▸ **EXERCISE PROMPT**:
Copy every line that holds the string "cereal" from the data below.

▸ **SUPPLIED ENTRIES**:
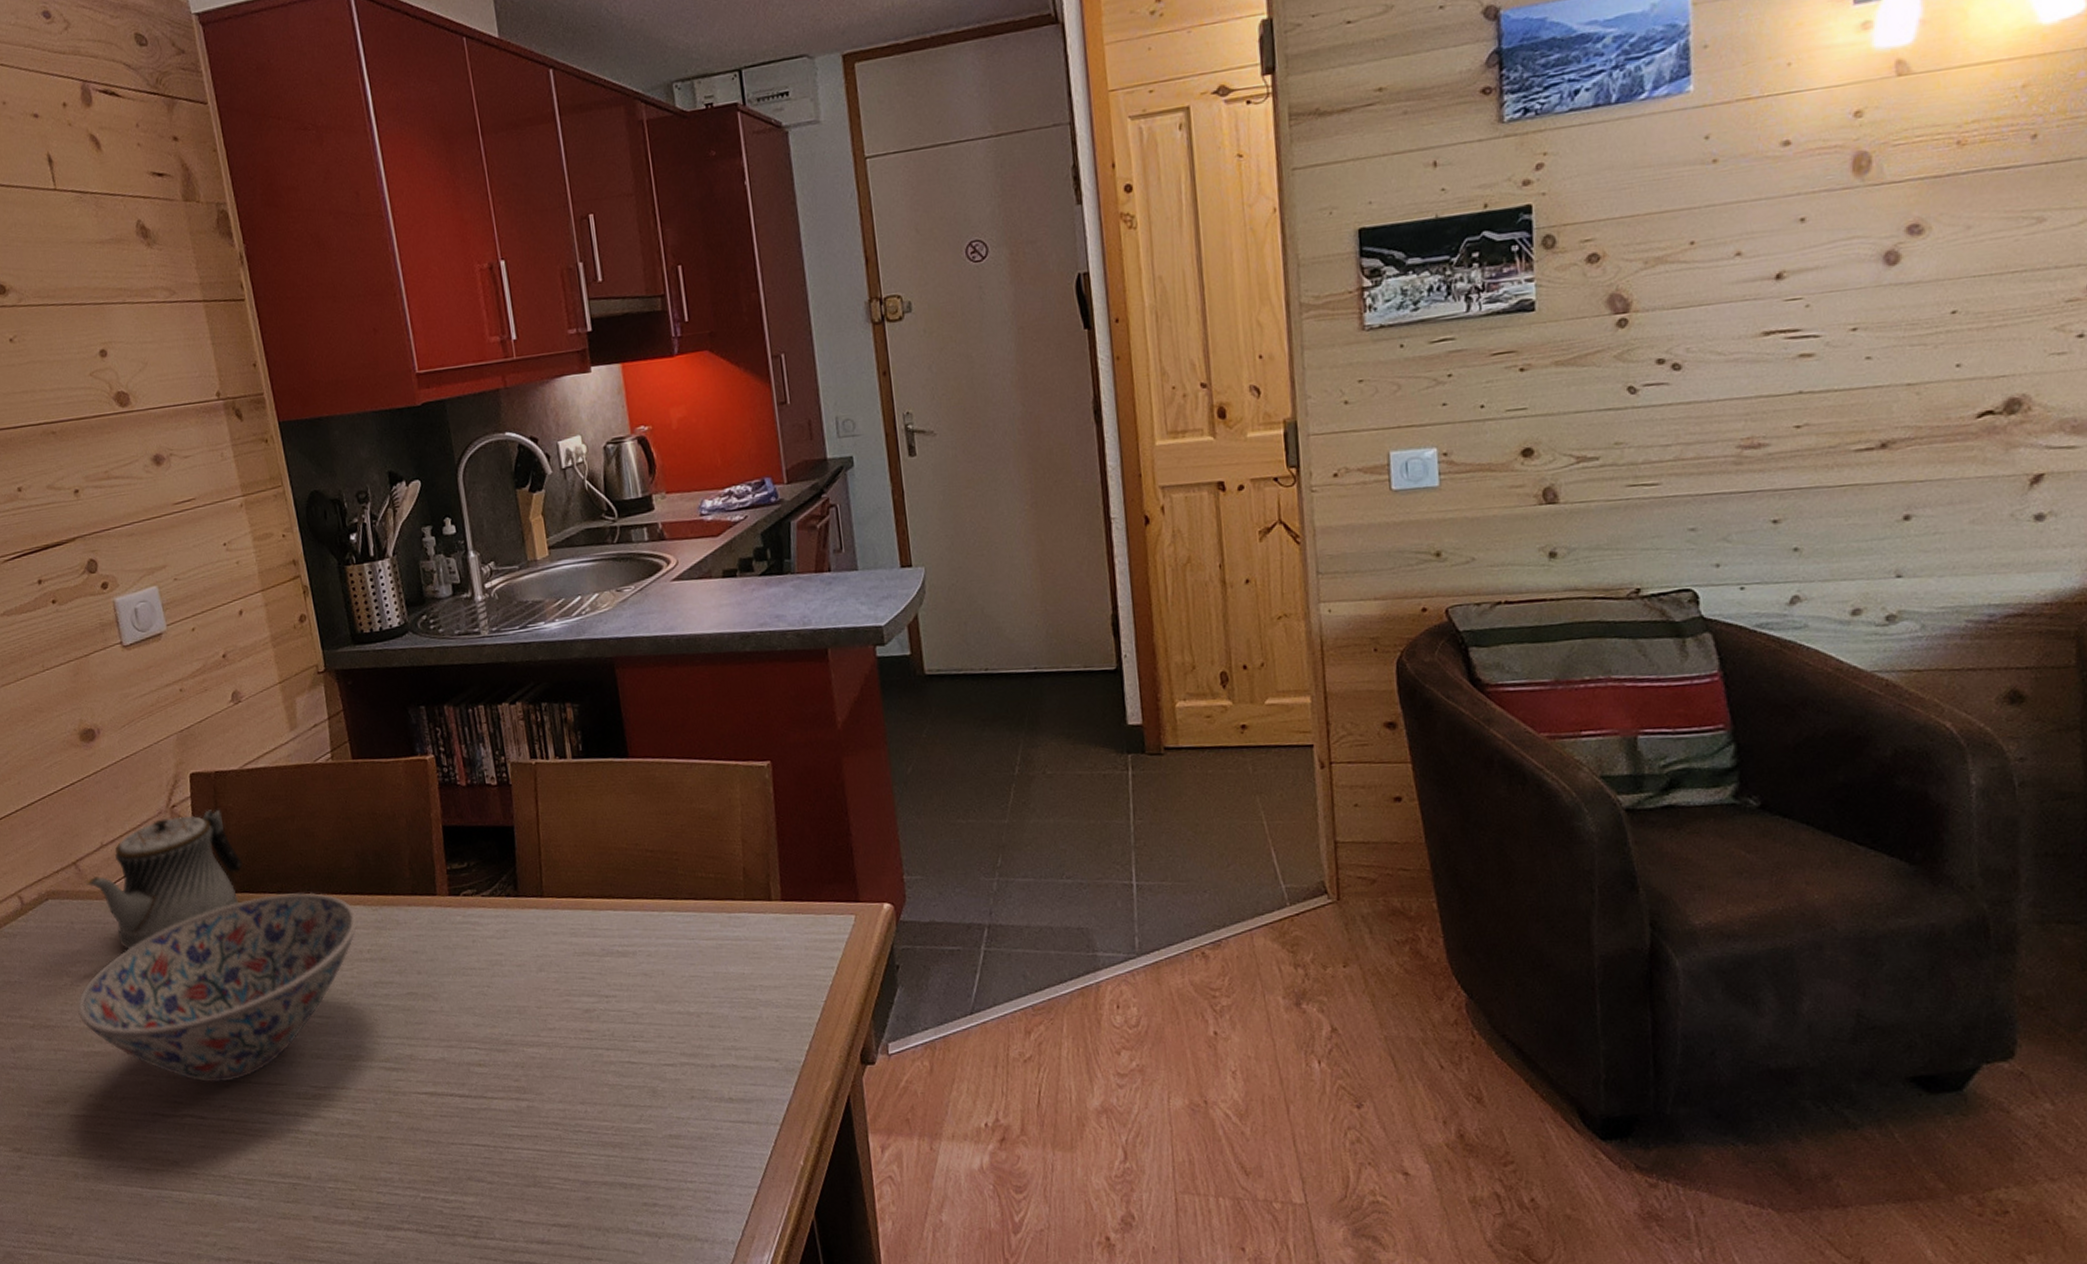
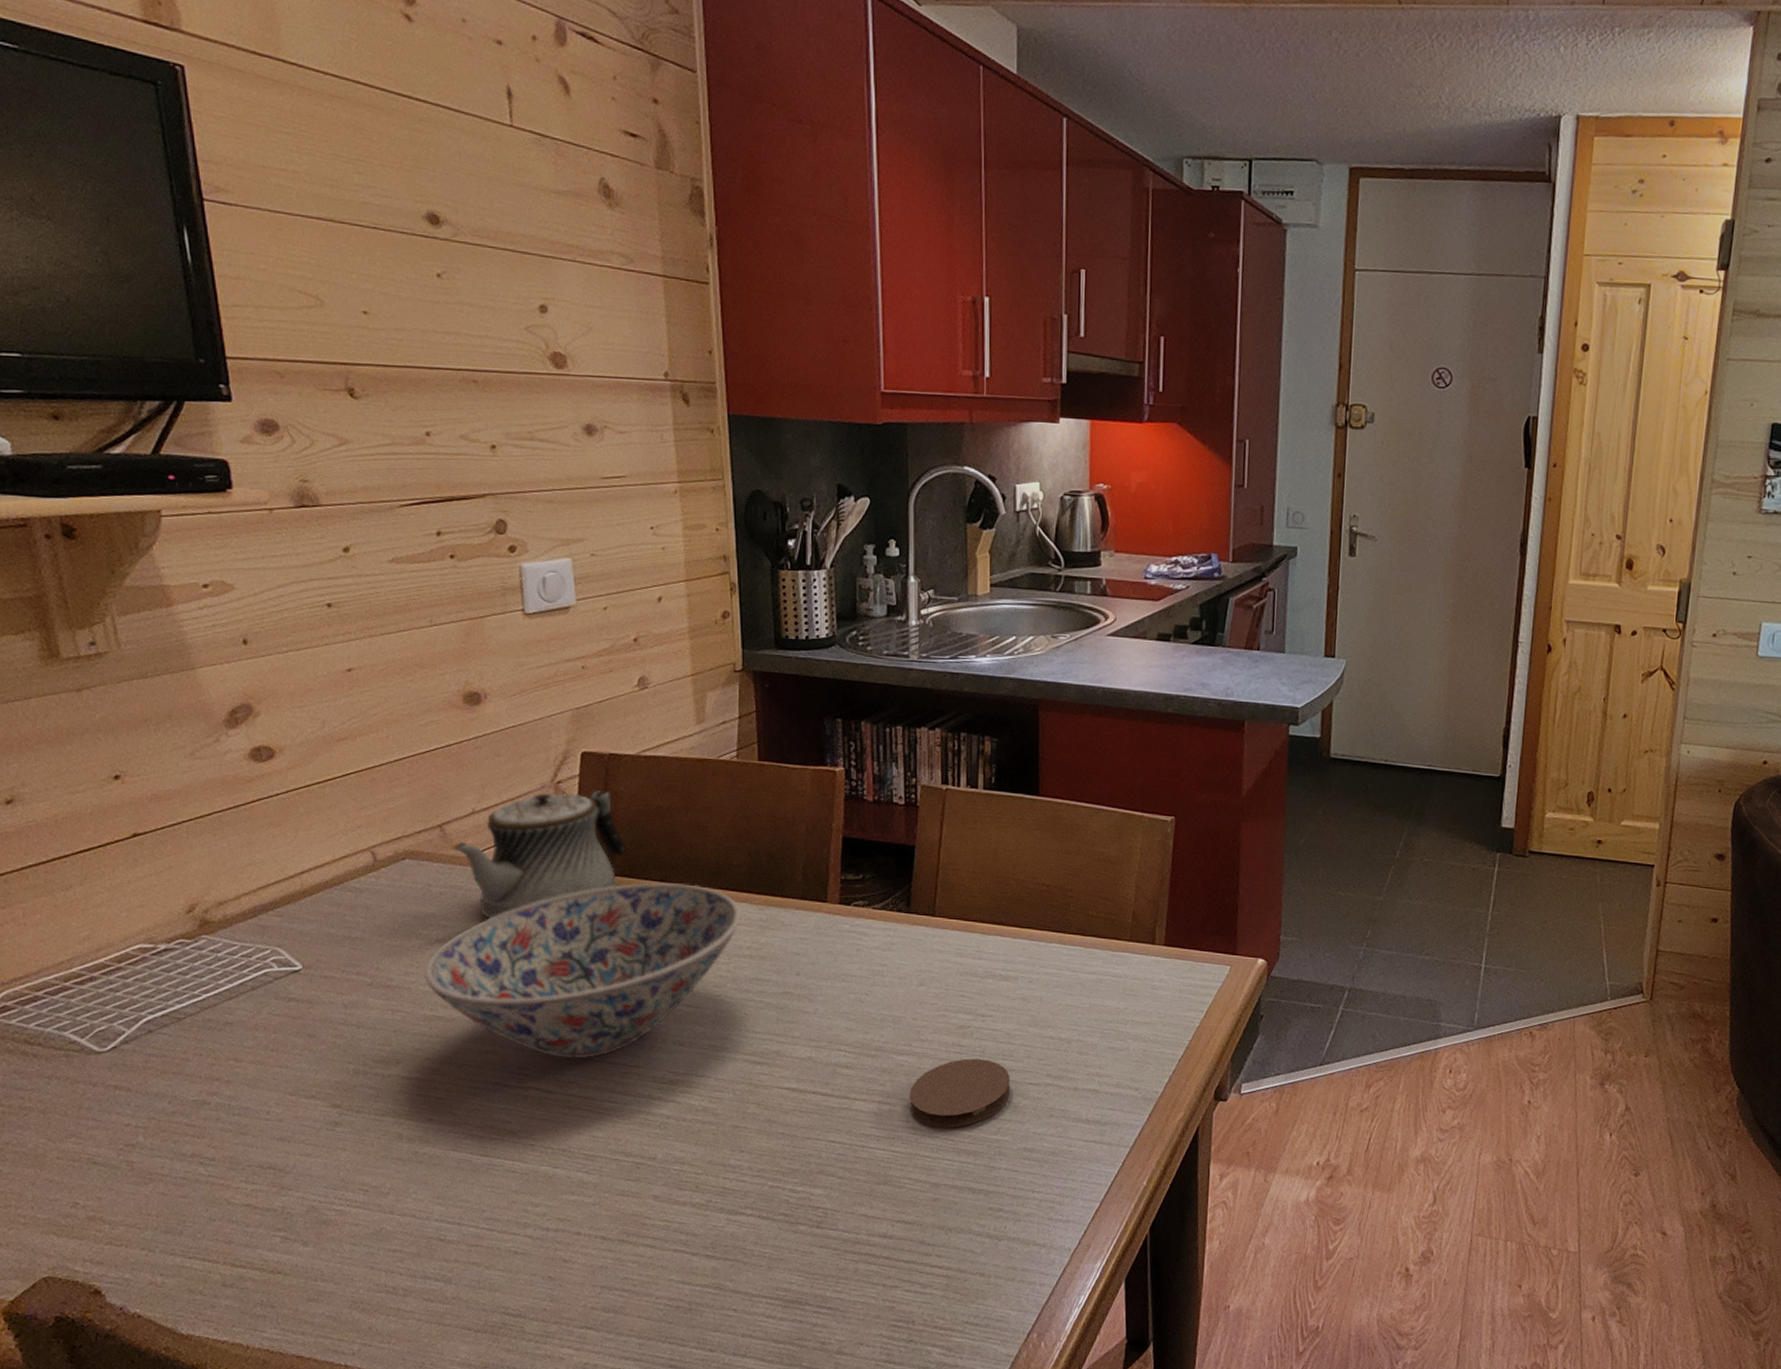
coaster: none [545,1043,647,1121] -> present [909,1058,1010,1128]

==

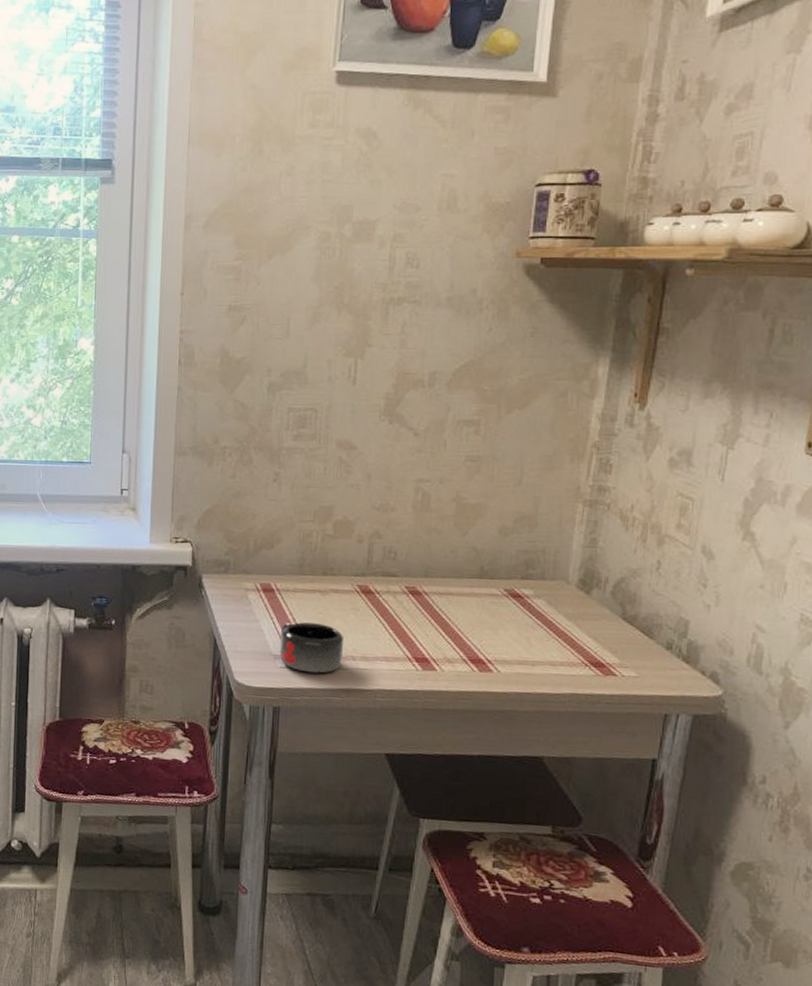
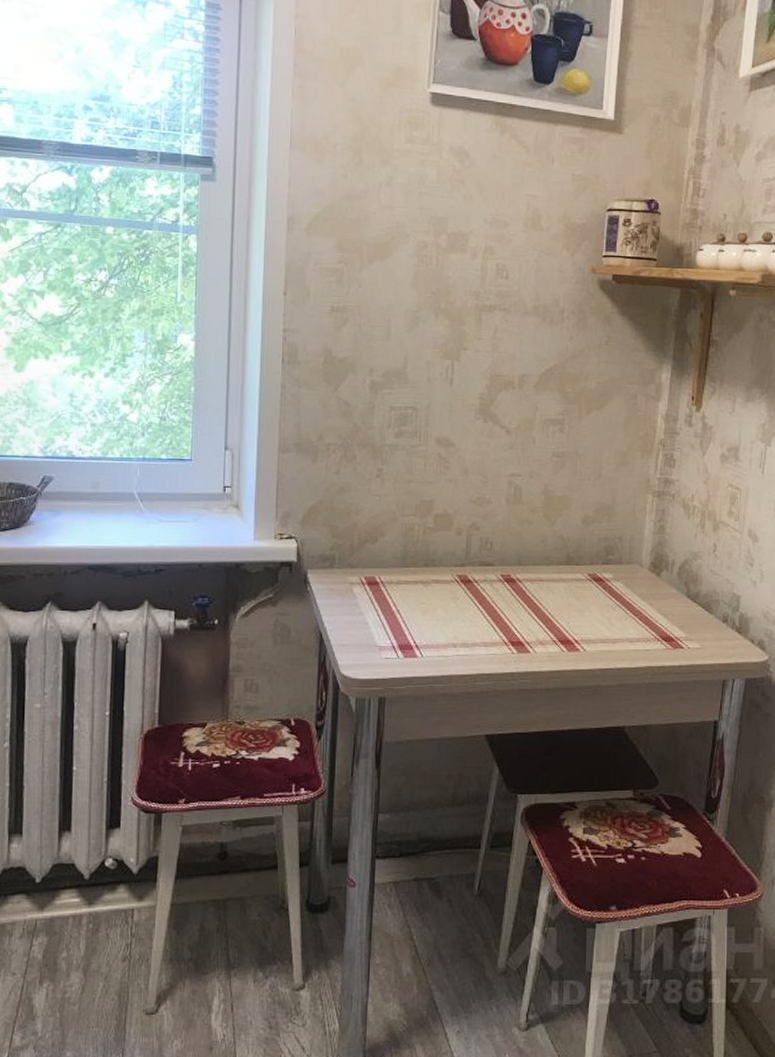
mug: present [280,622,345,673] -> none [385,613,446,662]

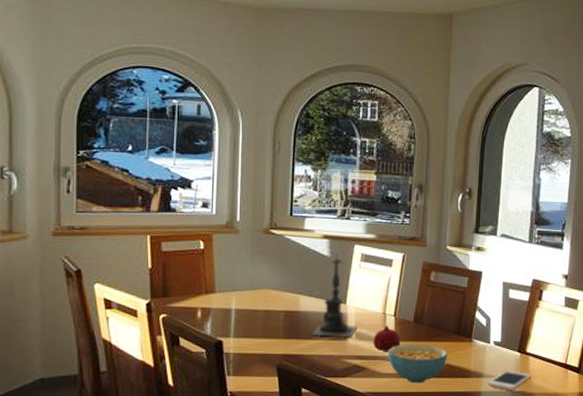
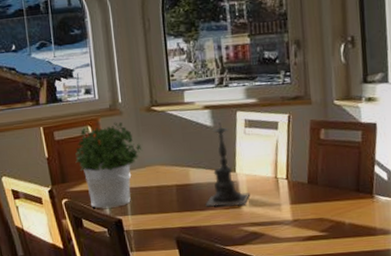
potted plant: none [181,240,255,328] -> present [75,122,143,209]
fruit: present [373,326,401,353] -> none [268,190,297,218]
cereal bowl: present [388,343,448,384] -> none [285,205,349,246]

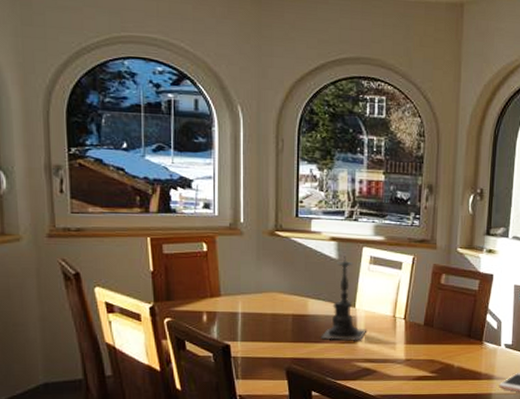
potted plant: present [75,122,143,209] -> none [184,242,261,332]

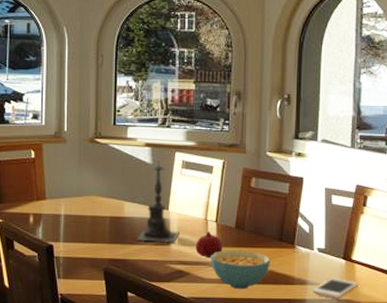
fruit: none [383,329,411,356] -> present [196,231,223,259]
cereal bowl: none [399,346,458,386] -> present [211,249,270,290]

▸ **COMPLETED EXERCISE**:
cereal bowl: present [388,343,448,384] -> none [285,205,349,246]
cereal bowl: none [399,346,458,386] -> present [211,249,270,290]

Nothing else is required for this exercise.